Rose Matafeo in her award-winning comedy show Horndog, streaming now on Neon. Photo / Neon
COMMENT:
I don't get people that don't like stand-up comedy. I mean, how can you not like having a laugh? Are these miserable killjoys having a laugh? The evidence suggests not.
This week has been a surprisingly great one for comedy fans. Not one, not three, but two of thebiggest comedians from two different countries dropped brand new comedy specials onto two different streaming services.
Are you ready to laugh? Always. Do you have subscriptions to both Neon and Netflix? I hope so because then you're ready to roll... on the floor laughing that is! Or, #ROFL in internet speak.
How the internet speaks both informs and plays a big part in local comedy heroine Rose Matafeo's show Horndog. Like an elderly gent waiting for the Viagra to kick in, this stand-up special popped up surprisingly on Neon earlier in the week.
The show's title, instantly memorable and attention grabbing, leads you to expect a routine dripping in salacious, sex-mad humour, like a modern update of Austin Powers all "yeah babies!'' and questions about whether or not you've, in fact, been made horny. Baby.
This is not that. Horndog is instead a charmingly dorky, anxiously neurotic, examination of Matafeo's lust for love and the lengths she's gone too in her attempts to secure that love which ultimately led to that love being squashed like an irritating mosquito attached to your arm and feasting on your very life blood. The sexiest it gets is a poorly mimed re-enactment of her inability to masturbate without getting distracted. Racy stuff.
Instead, she rants against motivational quotes splattered over women's everything, relives the glory days of early 2000s internet culture and admits that carrying a leather briefcase to college as opposed to a, ya know, school bag, is probably a big part of why she wasn't ever asked out on any dates.
Matafeo's a charismatic, engaging and fun performer. She can switch from maniacal babble to self-deprecating bewilderment to outraged loud anger to genuine emotional heft without every coming across as phony baloney or feeling anything less than completely real.

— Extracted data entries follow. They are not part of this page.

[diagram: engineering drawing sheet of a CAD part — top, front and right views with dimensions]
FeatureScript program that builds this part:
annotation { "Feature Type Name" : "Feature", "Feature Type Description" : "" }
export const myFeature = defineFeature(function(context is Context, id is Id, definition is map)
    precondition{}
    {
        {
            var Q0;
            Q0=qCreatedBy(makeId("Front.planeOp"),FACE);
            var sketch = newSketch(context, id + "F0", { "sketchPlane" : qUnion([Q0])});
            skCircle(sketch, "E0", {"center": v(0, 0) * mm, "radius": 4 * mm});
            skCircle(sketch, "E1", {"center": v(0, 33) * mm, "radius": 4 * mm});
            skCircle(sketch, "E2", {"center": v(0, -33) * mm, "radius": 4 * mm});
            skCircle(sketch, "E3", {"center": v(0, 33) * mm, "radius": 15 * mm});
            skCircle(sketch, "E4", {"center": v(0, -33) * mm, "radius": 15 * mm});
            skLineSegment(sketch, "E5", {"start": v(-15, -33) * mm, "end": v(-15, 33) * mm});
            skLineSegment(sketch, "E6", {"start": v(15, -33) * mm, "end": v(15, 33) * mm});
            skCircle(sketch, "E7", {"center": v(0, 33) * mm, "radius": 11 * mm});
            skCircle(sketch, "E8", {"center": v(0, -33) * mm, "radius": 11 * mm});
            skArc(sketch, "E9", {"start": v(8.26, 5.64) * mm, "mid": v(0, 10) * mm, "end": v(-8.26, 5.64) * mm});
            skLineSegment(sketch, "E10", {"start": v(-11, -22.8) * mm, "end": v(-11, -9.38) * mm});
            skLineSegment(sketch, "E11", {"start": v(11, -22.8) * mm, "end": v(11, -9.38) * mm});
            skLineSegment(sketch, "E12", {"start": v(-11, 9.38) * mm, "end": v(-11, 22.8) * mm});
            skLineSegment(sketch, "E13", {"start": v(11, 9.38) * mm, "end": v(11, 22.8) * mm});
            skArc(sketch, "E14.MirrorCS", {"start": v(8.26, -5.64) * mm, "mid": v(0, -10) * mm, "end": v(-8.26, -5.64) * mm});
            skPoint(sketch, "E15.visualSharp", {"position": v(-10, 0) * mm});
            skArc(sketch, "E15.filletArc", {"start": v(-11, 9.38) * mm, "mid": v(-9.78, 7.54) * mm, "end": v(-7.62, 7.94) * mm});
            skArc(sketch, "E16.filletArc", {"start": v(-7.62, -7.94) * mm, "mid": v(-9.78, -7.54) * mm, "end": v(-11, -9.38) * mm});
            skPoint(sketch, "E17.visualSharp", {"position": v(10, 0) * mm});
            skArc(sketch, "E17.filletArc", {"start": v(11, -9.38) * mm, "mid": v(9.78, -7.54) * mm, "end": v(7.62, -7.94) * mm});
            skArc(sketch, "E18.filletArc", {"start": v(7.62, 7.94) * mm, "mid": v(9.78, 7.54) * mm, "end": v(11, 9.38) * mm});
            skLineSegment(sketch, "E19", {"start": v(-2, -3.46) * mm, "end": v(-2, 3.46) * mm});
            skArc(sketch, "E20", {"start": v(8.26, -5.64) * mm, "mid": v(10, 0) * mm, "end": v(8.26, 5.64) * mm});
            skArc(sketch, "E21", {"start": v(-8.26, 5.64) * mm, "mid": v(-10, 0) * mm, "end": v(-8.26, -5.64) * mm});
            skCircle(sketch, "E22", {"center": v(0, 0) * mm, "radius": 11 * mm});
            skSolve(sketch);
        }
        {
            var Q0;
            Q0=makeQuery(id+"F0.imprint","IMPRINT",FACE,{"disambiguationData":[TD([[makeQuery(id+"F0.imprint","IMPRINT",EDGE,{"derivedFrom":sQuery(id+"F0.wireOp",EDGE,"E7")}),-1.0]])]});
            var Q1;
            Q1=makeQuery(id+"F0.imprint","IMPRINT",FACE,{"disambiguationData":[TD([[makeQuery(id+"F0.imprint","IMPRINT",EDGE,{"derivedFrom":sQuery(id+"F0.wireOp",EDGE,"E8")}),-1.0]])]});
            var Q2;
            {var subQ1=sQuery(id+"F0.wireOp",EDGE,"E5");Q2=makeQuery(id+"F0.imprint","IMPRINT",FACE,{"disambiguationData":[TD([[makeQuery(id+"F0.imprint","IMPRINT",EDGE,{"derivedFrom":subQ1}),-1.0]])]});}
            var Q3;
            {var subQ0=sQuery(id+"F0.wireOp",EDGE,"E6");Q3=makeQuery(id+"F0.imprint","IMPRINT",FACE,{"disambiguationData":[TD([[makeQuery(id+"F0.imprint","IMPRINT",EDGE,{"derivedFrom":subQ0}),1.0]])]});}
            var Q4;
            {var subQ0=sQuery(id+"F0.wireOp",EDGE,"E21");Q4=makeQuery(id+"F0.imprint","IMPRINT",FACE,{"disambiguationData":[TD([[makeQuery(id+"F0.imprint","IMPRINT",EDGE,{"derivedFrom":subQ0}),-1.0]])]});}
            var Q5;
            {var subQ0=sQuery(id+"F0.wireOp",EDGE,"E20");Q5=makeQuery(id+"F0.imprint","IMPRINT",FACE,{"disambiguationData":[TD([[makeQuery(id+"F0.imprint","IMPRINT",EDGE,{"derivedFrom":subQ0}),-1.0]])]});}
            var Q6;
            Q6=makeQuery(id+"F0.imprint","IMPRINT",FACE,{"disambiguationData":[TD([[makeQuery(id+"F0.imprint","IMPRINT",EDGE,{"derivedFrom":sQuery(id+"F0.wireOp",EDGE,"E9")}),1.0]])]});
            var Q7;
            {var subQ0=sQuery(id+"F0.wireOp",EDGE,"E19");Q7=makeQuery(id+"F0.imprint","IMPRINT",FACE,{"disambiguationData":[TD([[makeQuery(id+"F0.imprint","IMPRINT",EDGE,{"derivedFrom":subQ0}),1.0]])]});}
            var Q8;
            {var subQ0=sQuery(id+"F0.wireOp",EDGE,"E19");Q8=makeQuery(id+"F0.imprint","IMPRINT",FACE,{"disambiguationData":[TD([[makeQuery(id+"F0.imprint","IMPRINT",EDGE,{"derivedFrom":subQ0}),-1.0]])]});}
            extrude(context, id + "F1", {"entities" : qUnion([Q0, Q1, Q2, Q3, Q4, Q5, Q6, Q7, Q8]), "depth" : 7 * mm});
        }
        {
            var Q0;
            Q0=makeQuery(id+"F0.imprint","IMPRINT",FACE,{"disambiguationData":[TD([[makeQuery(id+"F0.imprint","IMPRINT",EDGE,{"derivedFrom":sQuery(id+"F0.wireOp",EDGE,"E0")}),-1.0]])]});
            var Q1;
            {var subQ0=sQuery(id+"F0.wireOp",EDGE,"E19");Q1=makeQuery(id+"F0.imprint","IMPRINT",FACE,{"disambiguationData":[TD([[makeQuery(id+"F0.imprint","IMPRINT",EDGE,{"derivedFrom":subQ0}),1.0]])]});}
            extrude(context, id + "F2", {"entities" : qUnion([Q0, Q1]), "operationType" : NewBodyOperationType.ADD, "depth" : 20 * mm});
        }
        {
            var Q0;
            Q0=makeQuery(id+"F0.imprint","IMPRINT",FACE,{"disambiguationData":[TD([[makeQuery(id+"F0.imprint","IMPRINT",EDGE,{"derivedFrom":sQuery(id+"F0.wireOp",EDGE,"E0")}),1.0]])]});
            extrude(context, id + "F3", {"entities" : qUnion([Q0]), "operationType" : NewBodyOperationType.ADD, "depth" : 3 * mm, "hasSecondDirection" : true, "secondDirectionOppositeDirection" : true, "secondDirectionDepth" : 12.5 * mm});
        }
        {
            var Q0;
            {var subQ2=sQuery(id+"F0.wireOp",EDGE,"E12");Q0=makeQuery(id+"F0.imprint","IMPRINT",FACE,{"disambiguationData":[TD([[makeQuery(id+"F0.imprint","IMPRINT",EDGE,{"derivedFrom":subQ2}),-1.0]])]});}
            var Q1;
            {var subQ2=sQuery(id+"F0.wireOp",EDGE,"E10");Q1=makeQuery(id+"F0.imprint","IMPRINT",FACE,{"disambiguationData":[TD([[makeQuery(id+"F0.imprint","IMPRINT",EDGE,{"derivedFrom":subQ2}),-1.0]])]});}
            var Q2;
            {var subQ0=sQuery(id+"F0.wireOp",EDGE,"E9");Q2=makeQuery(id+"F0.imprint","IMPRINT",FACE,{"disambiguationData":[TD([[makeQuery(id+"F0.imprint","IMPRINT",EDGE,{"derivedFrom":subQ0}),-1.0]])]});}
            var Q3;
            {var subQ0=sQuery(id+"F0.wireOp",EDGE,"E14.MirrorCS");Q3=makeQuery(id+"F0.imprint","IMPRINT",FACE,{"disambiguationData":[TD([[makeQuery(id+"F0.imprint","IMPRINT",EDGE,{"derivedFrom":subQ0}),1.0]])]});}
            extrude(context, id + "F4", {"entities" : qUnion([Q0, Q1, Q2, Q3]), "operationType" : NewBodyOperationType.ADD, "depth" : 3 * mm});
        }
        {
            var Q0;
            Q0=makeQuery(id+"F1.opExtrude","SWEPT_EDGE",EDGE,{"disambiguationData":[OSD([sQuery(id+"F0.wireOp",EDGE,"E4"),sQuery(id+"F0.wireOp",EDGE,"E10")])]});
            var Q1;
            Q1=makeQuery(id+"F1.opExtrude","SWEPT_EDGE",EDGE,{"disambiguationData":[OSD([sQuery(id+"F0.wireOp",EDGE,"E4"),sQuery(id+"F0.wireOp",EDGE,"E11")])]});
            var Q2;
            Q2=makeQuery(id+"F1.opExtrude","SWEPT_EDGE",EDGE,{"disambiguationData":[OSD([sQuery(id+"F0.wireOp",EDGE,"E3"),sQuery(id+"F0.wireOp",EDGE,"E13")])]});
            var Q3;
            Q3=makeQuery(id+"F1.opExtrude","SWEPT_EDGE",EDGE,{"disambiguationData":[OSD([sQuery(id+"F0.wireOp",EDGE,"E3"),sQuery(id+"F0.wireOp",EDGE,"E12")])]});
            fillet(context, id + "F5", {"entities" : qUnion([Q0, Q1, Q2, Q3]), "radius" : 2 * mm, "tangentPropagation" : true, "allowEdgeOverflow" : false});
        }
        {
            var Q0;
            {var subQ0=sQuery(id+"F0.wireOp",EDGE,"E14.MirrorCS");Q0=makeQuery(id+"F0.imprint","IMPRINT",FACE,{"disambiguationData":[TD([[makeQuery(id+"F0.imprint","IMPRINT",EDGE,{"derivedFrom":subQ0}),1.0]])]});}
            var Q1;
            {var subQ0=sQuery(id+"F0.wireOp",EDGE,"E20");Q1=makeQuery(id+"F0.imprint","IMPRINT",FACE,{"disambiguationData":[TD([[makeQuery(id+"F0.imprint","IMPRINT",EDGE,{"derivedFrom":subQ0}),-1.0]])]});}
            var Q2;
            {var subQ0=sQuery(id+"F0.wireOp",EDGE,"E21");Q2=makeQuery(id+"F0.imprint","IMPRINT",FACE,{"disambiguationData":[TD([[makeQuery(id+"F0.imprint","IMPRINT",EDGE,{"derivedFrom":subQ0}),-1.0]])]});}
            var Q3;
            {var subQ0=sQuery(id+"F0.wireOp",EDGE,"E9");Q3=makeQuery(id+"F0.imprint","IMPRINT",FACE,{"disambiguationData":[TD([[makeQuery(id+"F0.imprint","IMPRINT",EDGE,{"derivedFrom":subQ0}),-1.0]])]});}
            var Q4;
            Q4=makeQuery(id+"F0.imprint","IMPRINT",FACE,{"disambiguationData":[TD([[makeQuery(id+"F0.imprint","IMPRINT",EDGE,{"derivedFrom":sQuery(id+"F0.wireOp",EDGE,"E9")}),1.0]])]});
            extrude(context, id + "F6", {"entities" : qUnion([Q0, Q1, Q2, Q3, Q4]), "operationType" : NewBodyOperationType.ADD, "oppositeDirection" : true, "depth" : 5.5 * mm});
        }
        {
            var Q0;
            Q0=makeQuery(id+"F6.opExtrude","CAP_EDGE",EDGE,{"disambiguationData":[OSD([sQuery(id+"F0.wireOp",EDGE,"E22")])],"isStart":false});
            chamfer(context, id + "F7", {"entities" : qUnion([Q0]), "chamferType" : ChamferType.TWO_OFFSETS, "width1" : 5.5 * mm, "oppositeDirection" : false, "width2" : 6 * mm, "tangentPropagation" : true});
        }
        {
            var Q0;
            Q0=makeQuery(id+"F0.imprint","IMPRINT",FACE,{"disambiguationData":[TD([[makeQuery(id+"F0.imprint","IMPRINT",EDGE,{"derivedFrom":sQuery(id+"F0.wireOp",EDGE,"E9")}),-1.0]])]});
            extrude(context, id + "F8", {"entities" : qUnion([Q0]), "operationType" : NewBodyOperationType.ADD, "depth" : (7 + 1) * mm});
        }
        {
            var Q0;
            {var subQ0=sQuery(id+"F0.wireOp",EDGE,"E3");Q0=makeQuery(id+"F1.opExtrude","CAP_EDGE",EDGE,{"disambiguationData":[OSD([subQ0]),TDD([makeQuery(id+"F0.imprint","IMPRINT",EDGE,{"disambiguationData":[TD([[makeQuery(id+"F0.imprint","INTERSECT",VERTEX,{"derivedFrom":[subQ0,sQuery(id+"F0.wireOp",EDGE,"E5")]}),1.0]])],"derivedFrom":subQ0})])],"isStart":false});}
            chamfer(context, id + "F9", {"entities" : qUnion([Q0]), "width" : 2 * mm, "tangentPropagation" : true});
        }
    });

When she was performing the show here, first at the comedy fest and then touring with it, a couple of years ago our reviewer called it, "a high energy hour of jokes and stories". And that's pretty spot on. It's easy to see why she won the comedy's biggest award, the Edinburgh Fringe Comedy Award, in 2018. It's a starmaking show that feels very "now". Even if, at this point, it is two years old.
Browsing Netflix a couple of days later I spotted Michael McIntyre: Showman and flicked it on. I didn't know much about this chap but I had seen a couple of his routines shared on Facebook.
It was all very genteel stuff. For example a seven-minute bit on the trial that is trying to leave the house when you have kids, or, say, the performalistic ritual of choosing wine in a restaurant.
Relatable and obvious and almost guaranteed to be stuff you've heard 100 times before. If you were feeling ungenerous you could call them tired. But - and this is the important part - they are incredibly funny.
It's the way he tells 'em. Acting out all the parts with gestures flying and voices changing and centring it all with the - and stop me if you've heard this one before - the exasperated bafflement of a bewildered husband and man.
McIntyre's real skill is drawing out the lead-up to the punchline that you know is coming. As soon as he introduces a topic, like choosing an internet password or how the New Zealand accent - yes, patriots, we get an extended shout-out! - makes words like "six" and "deck" sound rather naughty, you know exactly where the road he's walking down leads.
But what wasn't funny were the stories about his travels in Asia, which come complete with accents, impressions and pulled faces. For such a very British comedian it feels like bad panto. Yes, the gags come mostly at his expense - a proclaimed resemblance to a North Korean dictator Kim Jong-un or his confusion at a massage spa - but that doesn't really mean he can get away with it.
For a performer that's car salesman slick it's a poor miscalculation in a set that's otherwise perfectly calibrated for maximum performance and boasts a high laugh-per-minute ratio.
While both specials are coming from wildly different places and perspectives- a young woman of colour self-examining her life's choices and a white middle-aged man navigating the trivialities of domestic bliss - there's a human commonality between the shows; they're both funny as. No kidding.